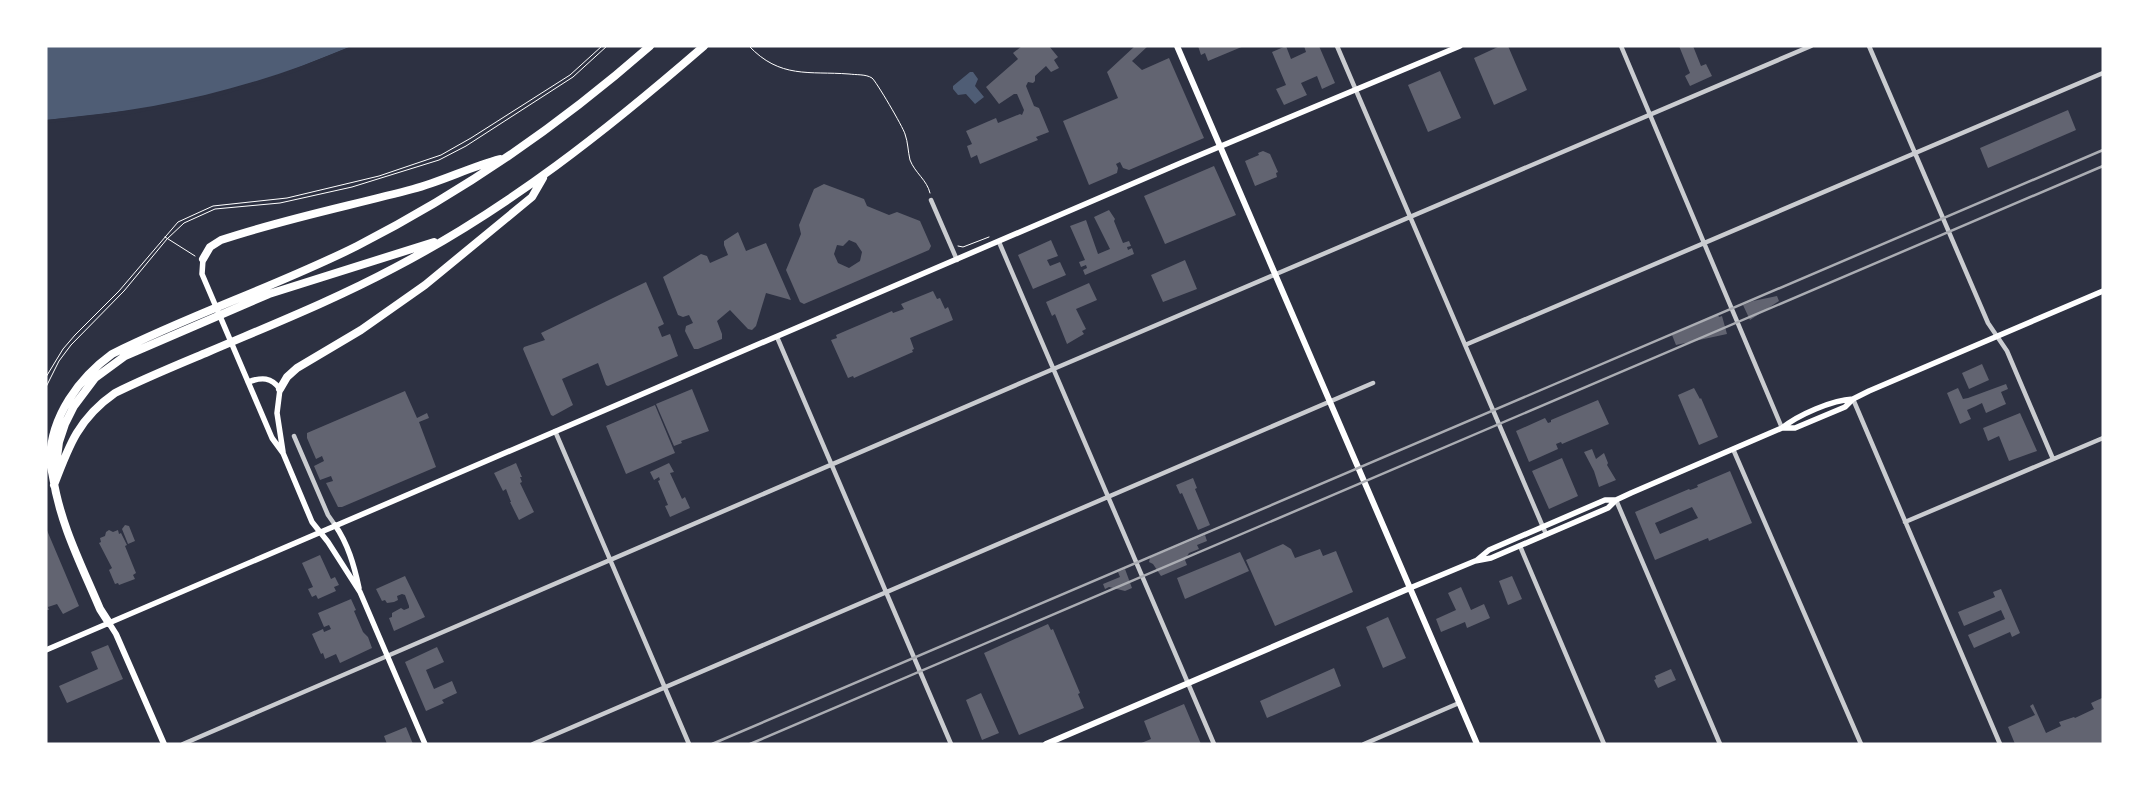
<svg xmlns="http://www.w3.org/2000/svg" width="2149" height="790" font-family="Raleway,sans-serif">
<rect width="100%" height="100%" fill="#2d3142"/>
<!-- water -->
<path fill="#4f5d75" d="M46 46H352C251 89 155 111 46 120Z
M970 72H973L978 79 975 86 984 97 975 104 966 94 958 95 953 89V86Z"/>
<!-- pier -->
<path fill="#2d3142" d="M352 46H354L353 48 296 72 219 96 131 114 46 123V120L143 109 218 93 282 74Z"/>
<!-- building -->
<path fill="#626471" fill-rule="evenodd" d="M1022 46H1049L1058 57 1054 60 1059 68 1051 72 1046 66 1035 76V81L1033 83 1028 82 1026 86 1034 106 1039 108 1049 132 1036 137 1038 140 980 164 977 155 971 158 967 146 972 144 966 131 996 118 998 123 1020 114 1022 115 1024 110 1017 94H1014L999 104 986 87 1018 59 1013 53Z
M1135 46H1148L1132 61 1142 70 1169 58 1204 138 1129 170 1123 168 1120 162 1116 164 1118 168 1117 173 1089 185 1063 121 1118 98 1107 72Z
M1198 46H1244L1208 61 1205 53 1201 55Z
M1286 46 1291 59 1306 52 1304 46H1319L1335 83 1322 89 1317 76 1301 83 1307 95 1284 105 1276 89 1286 85 1272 52Z
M1500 46H1508L1527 90 1494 105 1474 58Z
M1679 46H1693L1701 66 1706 64 1712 76 1690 86 1685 76 1690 73Z
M1440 71 1461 118 1428 132 1408 85Z
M2068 110 2076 130 1988 168 1980 148Z
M1263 151 1270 154 1278 172 1276 173 1277 177 1255 186 1245 161 1259 155 1258 153Z
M1214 166 1236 215 1165 244 1144 196Z
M824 184 864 199 867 206 889 215 897 212 920 221 931 246 929 250 804 304 800 302 786 270 801 234 799 225 814 189ZM849 240 856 243 862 252 860 261 849 268 838 263 834 254 837 245 843 246Z
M1109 210 1115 219 1114 221 1123 243 1129 241 1131 246 1127 247 1128 250 1132 248 1134 254 1085 275 1083 270 1087 268 1086 265 1081 267 1079 262 1085 260 1070 226 1086 220 1098 254 1110 249 1094 217Z
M738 232 746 251 766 243 791 300 766 293 756 326 752 330 748 329 730 310 717 321 722 334V339L698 349H694L685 331 686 326 693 323 689 315 683 317 678 315 663 277 701 254 707 256 710 263 728 255 724 245V241Z
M1051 240 1058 256 1047 260 1050 266 1060 262 1066 275 1033 289 1018 255Z
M1185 260 1197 289 1163 302 1151 275Z
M646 282 664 324 658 327 662 337 670 334 678 356 608 386 606 385 598 363 562 379 573 405 553 416 551 415 523 349 524 347 545 340 541 333Z
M1089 283 1097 300 1076 309 1086 329 1082 331 1084 334 1067 344 1055 314 1052 316 1046 302Z
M933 291 937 299 940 298 945 309 948 307 953 320 910 338 914 349 912 350 913 352 854 378 853 376 848 378 831 340 837 338 836 335 892 311 893 313 904 309 901 304Z
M1777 296 1779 301 1750 320 1743 305 1753 301Z
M1718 315 1719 317 1722 316 1727 334 1676 345 1672 335Z
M1982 364 1989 380 1969 389 1962 373Z
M2006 384 2008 389 2001 392 2006 404 1986 413 1982 403 1976 406 1967 410 1971 419 1960 424 1947 393 1958 388 1963 399 1968 398Z
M1694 388 1700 399 1701 398 1718 437 1699 445 1678 395Z
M692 389 709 431 681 441 682 443 674 446 656 404Z
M405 391 417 418 427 413 429 418 419 422 436 467 342 507H338L326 483 333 481 331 476 320 480 314 466 324 461 322 456 316 459 307 438V433Z
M1598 400 1609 424 1562 444 1561 442 1556 444 1558 449 1529 462 1516 431 1545 418 1548 423 1551 422V420Z
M655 405 675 453 626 474 606 426Z
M2020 413 2037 451 2009 461 1999 436 1988 441 1983 428Z
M1592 449 1596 459 1604 453 1608 463 1607 465 1616 480 1599 487 1594 471 1584 452Z
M1562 458 1578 496 1549 509 1532 471Z
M516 463 522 477H520L522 482 520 483 534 512 519 520 510 502H511L506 489 503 491 494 473Z
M669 463 674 472 670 473 682 499 685 497 690 508 670 517 665 506 668 505 658 481 660 480 659 477 654 480 650 472Z
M1730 471 1752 523 1709 541 1708 538 1655 560 1635 512 1689 489 1690 490 1693 489 1698 487 1697 485ZM1692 507 1698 518 1660 534 1655 523Z
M1193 478 1197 488 1195 489 1210 525 1198 530 1182 493 1180 494 1176 485Z
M125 525 129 526 135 541 128 544 122 529Z
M46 528 79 606 63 614 57 604 48 607 49 610H46Z
M109 530 113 532 118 530 119 534 121 533 127 545 125 546 136 573 133 575 135 579 119 585 118 583 115 584 109 570 112 568 99 543 101 542 100 538 105 536 106 532Z
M1205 535 1207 541 1197 545 1199 549 1189 553 1185 560 1187 565 1161 576 1153 564 1149 562 1150 558Z
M1283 544 1291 549 1295 558 1320 549 1323 556 1336 551 1353 592 1275 626 1246 560Z
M1240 552 1249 571 1185 599 1177 578Z
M320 555 331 579 335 577 339 585 334 587 336 591 318 599 316 595 312 597 308 589 313 587 302 563Z
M1125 569 1132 588 1125 591 1109 587 1105 589 1103 584 1120 577 1118 572Z
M405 576 425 617 394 631 389 618 392 617V613L401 608 404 610 409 608V606L405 595 402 594 397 596 398 600 394 602 387 603 385 600 382 601 376 589Z
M1512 576 1522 599 1508 605 1499 581Z
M1461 587 1471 610 1484 604 1490 618 1467 628 1465 622 1441 632 1436 619 1456 610 1448 593Z
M2001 589 2020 633 2012 637 2010 632 1974 648 1968 635 2005 619 2001 610 1964 626 1958 612 1995 597 1993 592Z
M351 599 356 610 354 611 363 632 368 637 372 648 340 663 336 654 325 659 323 653 321 654 312 634 323 629 324 632 331 629 329 625 324 627 318 613Z
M1388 617 1406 658 1383 668 1366 627Z
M1048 624 1051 630 1053 629 1080 693 1078 694 1084 708 1019 735 984 653Z
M108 645 123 679 67 703 59 686 98 669 91 652Z
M437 647 444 662 426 670 434 689 452 681 457 693 442 700 444 703 426 711 405 662Z
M1334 668 1341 686 1267 718 1260 701Z
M1671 669 1676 680 1658 688 1654 680 1656 679 1655 676Z
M981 693 999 733 982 740 966 700Z
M2102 698 2103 744H2015L2008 727 2035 715 2030 706 2033 704 2046 733 2061 726 2059 722 2074 717 2075 718 2094 709 2091 703Z
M1184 704 1201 744H1139L1151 739 1144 721Z
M406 727 413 744H387L384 736Z"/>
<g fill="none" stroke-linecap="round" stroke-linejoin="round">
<!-- path -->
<path stroke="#fff" stroke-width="1" d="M749 46C780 79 809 71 849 74 856 75 866 74 872 78 876 81 903 127 905 134 908 142 908 152 910 160 915 173 927 180 930 193
M165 237 195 256
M958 246 963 247 989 237
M46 377 63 349 75 335 119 291 178 222 213 206 287 198 379 176 441 155 471 138 570 75 602 46
M46 387 59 361 71 345 124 291 167 239 184 223 215 209 280 203 352 187 439 160 466 146 573 77 607 46"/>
<!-- minor -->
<path stroke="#caccd0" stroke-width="4.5" d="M1337 46 1546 534
M1621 46 1782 428
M1869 46 1988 323 2007 351 2053 459
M931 200 957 260
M999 242 1214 744
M777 337 951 744
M1465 345 2103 73
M1853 399 2000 744
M555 431 689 744
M294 436 328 515 335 525
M1733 449 1861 744
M1616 500 1720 744
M1905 522 2103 438
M1520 546 1604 744
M183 744 1044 373 1811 46
M533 744 1373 383
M1364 744 1459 703"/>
<!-- secondary -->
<path stroke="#fff" stroke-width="5.5" d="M203 259 202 274 272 438 283 453 312 522 328 542 360 592 425 744
M248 382C262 377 271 377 280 389L277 413 283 452
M1783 428H1795L1845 407 1853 399 1869 391 2103 291
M335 525C348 544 354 565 359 588
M1477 560 1489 550 1605 500H1616
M1410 588 1475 561 1491 558 1608 508 1616 500 1631 493 1782 428C1798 415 1832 400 1853 399
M46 650 1183 162 1460 46"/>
<!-- primary -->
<path stroke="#fff" stroke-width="6" d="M1177 46 1477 744
M109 623 116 634 164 744
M1046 744 1410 588"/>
<!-- motorway -->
<path stroke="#fff" stroke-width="8" d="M203 259 210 247 221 240C284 219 349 206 413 189 443 181 470 167 500 159
M280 389 287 377 297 368 361 330 425 285 532 197 543 178
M55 473 59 442 65 424 74 406 95 378 125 356 269 294 434 242
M54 485C69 445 79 418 115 393 145 378 177 365 208 352 271 325 334 300 394 268 509 208 607 130 704 46
M109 623 100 609C82 566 60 524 53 477 52 471 50 465 50 459 51 416 79 378 112 354 192 314 277 286 357 246 463 192 561 124 650 46"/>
<!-- rail -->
<path stroke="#abadb3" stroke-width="2.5" d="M712 744 2103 150
M750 744 2103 166"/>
</g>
<!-- border -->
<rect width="2149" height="790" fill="none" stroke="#ffffff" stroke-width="95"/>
</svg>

● Task to complete
A faithful copy of the lines from the line containing "M1783 428H1795L1845 407" to the end of the data should be set down, both ends included, and nothing more.

● Your response
M1783 428H1795L1845 407 1853 399 1869 391 2103 291
M335 525C348 544 354 565 359 588
M1477 560 1489 550 1605 500H1616
M1410 588 1475 561 1491 558 1608 508 1616 500 1631 493 1782 428C1798 415 1832 400 1853 399
M46 650 1183 162 1460 46"/>
<!-- primary -->
<path stroke="#fff" stroke-width="6" d="M1177 46 1477 744
M109 623 116 634 164 744
M1046 744 1410 588"/>
<!-- motorway -->
<path stroke="#fff" stroke-width="8" d="M203 259 210 247 221 240C284 219 349 206 413 189 443 181 470 167 500 159
M280 389 287 377 297 368 361 330 425 285 532 197 543 178
M55 473 59 442 65 424 74 406 95 378 125 356 269 294 434 242
M54 485C69 445 79 418 115 393 145 378 177 365 208 352 271 325 334 300 394 268 509 208 607 130 704 46
M109 623 100 609C82 566 60 524 53 477 52 471 50 465 50 459 51 416 79 378 112 354 192 314 277 286 357 246 463 192 561 124 650 46"/>
<!-- rail -->
<path stroke="#abadb3" stroke-width="2.5" d="M712 744 2103 150
M750 744 2103 166"/>
</g>
<!-- border -->
<rect width="2149" height="790" fill="none" stroke="#ffffff" stroke-width="95"/>
</svg>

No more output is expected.